In the current issue of Nature Medicine, we are publishing the retraction of a paper by Kugler et al., titled “Regression of human metastatic renal cell carcinoma after vaccination with tumor cell–dendritic cell hybrids.” The study, published in March 2000, reported the results of a small clinical trial involving kidney metastatic cancer patients vaccinated with hybrid cells produced by the fusion of autologous tumor cells and mature allogeneic dendritic cells. The authors reported that of 17 patients, 4 treated with the hybrid vaccine completely rejected all metastatic tumor lesions, 1 presented a “mixed response,” and 2 had a tumor mass reduction of greater than 50%. A rather promising outcome for one of the first human applications of a hybrid cell vaccine.

The paper received enormous attention from both the research community and the mainstream press. But soon after it appeared, there were indications that all was not well. Some researchers voiced dissatisfaction with the scientific quality of the paper, expressed doubt that the protocol could actually succeed as hypothesized and criticized the limited information provided in the Methods section. In particular, experts in the field decried the incomplete characterization of the cell products the authors used for their therapy.

As in this case, editors are sometimes faced with rumors of bad science in their pages. But retracting a paper without a full investigation can unjustly destroy the authors' credibility and careers. At the same time, delaying retraction lends a paper credibility that it may no longer deserve. In summer 2001, the ombudsman committee at Kugler's institution, Göttingen University, began investigating the paper. The investigation was sparked by a scientist's observation that a picture showing fused cells in another of Kugler's papers had been directly downloaded from the Internet. We chose to wait for the committee's full report before deciding on a course of action.

In November 2002, the committee completed the investigation and did not find scientific misconduct, but instead found negligence in the preparation of the manuscript and a failure to meet the requirements of good scientific practice.

A detailed look at the committee's report exposed several deficiencies in the manuscript: inaccurate primary data in the publication, insufficient documentation of laboratory work and patient vaccination, and inclusion of patients that did not fulfill the criteria described in the Methods section. Perhaps the most significant fault was that the authors developed a protocol for using dendritic cells that was not approved by the ethics committee.

Would a correction be more appropriate than a retraction? Should the paper be retracted by the authors or by the editors? How should editors decide whether to retract a paper? These were questions we posed as we tried to decide how to proceed.

Editors, publishers or funding agencies can decide to retract a paper, but the usual policy is that the authors themselves must retract. Only in extreme circumstances would an editor retract a paper without the agreement of the authors, although it is very rare that authors will voluntarily retract.

In this case, the large number of errors in the data published, together with the lack of ethical approval for the described trial, contrary to the authors' statement in the paper (which alone would make the paper unacceptable to Nature Medicine), meant a retraction was necessary. We also felt strongly that the retraction had to be signed by all the authors, as coauthorship implies shared responsibility for the content of a paper.

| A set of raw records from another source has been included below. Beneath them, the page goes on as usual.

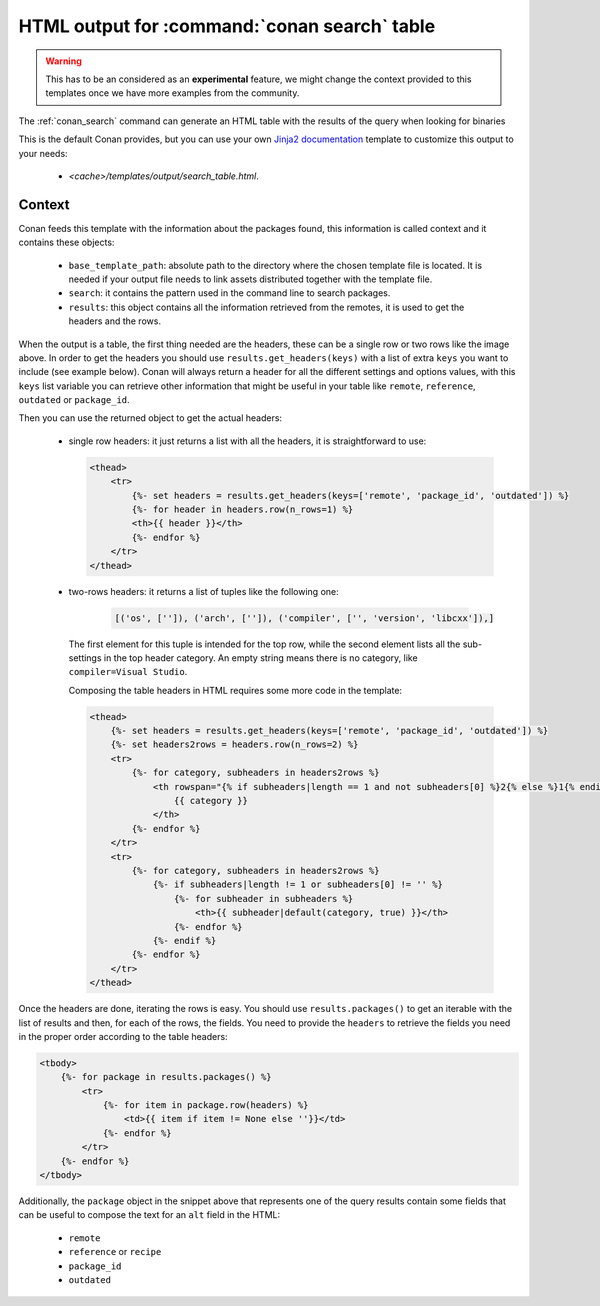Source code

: .. _template_search_table:


HTML output for :command:`conan search` table
=============================================

.. warning::

    This has to be an considered as an **experimental** feature, we might
    change the context provided to this templates once we have more examples
    from the community.


The :ref:`conan_search` command can generate an HTML table with the results of the
query when looking for binaries

.. image:: ../../images/conan-search_binary_table.png
    :height: 500 px
    :width: 600 px
    :align: center


This is the default Conan provides, but you can use your own
`Jinja2 documentation <https://palletsprojects.com/p/jinja/>`_ template to customize
this output to your needs:

 * *<cache>/templates/output/search_table.html*.


Context
-------

Conan feeds this template with the information about the packages found, this information
is called context and it contains these objects:

 * ``base_template_path``: absolute path to the directory where the chosen template file is
   located. It is needed if your output file needs to link assets distributed together
   with the template file.
 * ``search``: it contains the pattern used in the command line to search packages.
 * ``results``: this object contains all the information retrieved from the remotes, it
   is used to get the headers and the rows.


When the output is a table, the first thing needed are the headers, these can be a single row
or two rows like the image above. In order to get the headers you should use
``results.get_headers(keys)`` with a list of extra ``keys`` you want to include (see example below).
Conan will always return a header for all the different settings and options values, with this ``keys``
list variable you can retrieve other information that might be useful in your table like ``remote``,
``reference``, ``outdated`` or ``package_id``.

Then you can use the returned object to get the actual headers:

 * single row headers: it just returns a list with all the headers, it is straightforward to use:

   .. code-block:: html

        <thead>
            <tr>
                {%- set headers = results.get_headers(keys=['remote', 'package_id', 'outdated']) %}
                {%- for header in headers.row(n_rows=1) %}
                <th>{{ header }}</th>
                {%- endfor %}
            </tr>
        </thead>

 * two-rows headers: it returns a list of tuples like the following one:

    .. code-block:: python

        [('os', ['']), ('arch', ['']), ('compiler', ['', 'version', 'libcxx']),]

   The first element for this tuple is intended for the top row, while the second element lists
   all the sub-settings in the top header category. An empty string means there is no category, like
   ``compiler=Visual Studio``.

   Composing the table headers in HTML requires some more code in the template:

   .. code-block:: html

        <thead>
            {%- set headers = results.get_headers(keys=['remote', 'package_id', 'outdated']) %}
            {%- set headers2rows = headers.row(n_rows=2) %}
            <tr>
                {%- for category, subheaders in headers2rows %}
                    <th rowspan="{% if subheaders|length == 1 and not subheaders[0] %}2{% else %}1{% endif %}" colspan="{{ subheaders|length }}">
                        {{ category }}
                    </th>
                {%- endfor %}
            </tr>
            <tr>
                {%- for category, subheaders in headers2rows %}
                    {%- if subheaders|length != 1 or subheaders[0] != '' %}
                        {%- for subheader in subheaders %}
                            <th>{{ subheader|default(category, true) }}</th>
                        {%- endfor %}
                    {%- endif %}
                {%- endfor %}
            </tr>
        </thead>


Once the headers are done, iterating the rows is easy. You should use ``results.packages()``
to get an iterable with the list of results and then, for each of the rows, the fields.
You need to provide the ``headers`` to retrieve the fields you need in the proper order
according to the table headers:


.. code-block:: html

    <tbody>
        {%- for package in results.packages() %}
            <tr>
                {%- for item in package.row(headers) %}
                    <td>{{ item if item != None else ''}}</td>
                {%- endfor %}
            </tr>
        {%- endfor %}
    </tbody>


Additionally, the ``package`` object in the snippet above that represents one of the query results
contain some fields that can be useful to compose the text for an ``alt`` field in the HTML:

 * ``remote``
 * ``reference`` or ``recipe``
 * ``package_id``
 * ``outdated``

It took several months to convince all the authors that a retraction was necessary, and several more months for all authors and editors to reach a compromise on the specific wording to accompany the retraction: “The authors unanimously wish to retract this paper because of several incorrect statements and erroneous presentation of primary data, results and conclusions.”

In the 3.5 years it has taken from publication of the paper to retraction, one lesson we have learned is that the community is perplexed by the editorial process. People have speculated that we were reluctant to withdraw the paper because we were afraid it would negatively influence the journal's impact factor, or because we were embarrassed. Neither is true.

We feel responsible and compelled to make the biomedical community aware of errors of this nature published in our pages, and to make the public and patients knowledgeable on the promise (or lack thereof) of a cancer therapy. We are confident that we made the right decision and that we arrived at our conclusion in the fairest manner possible.

According to a recent analysis in the Journal of the American Medical Association, many retracted articles continue to be cited and, in most cases, treat the retracted article as if it were valid research. We now look to the community to place the results of the Kugler article in the right context. Whether their method is a good cancer strategy is an important question. It may be, but this paper should no longer be cited as evidence.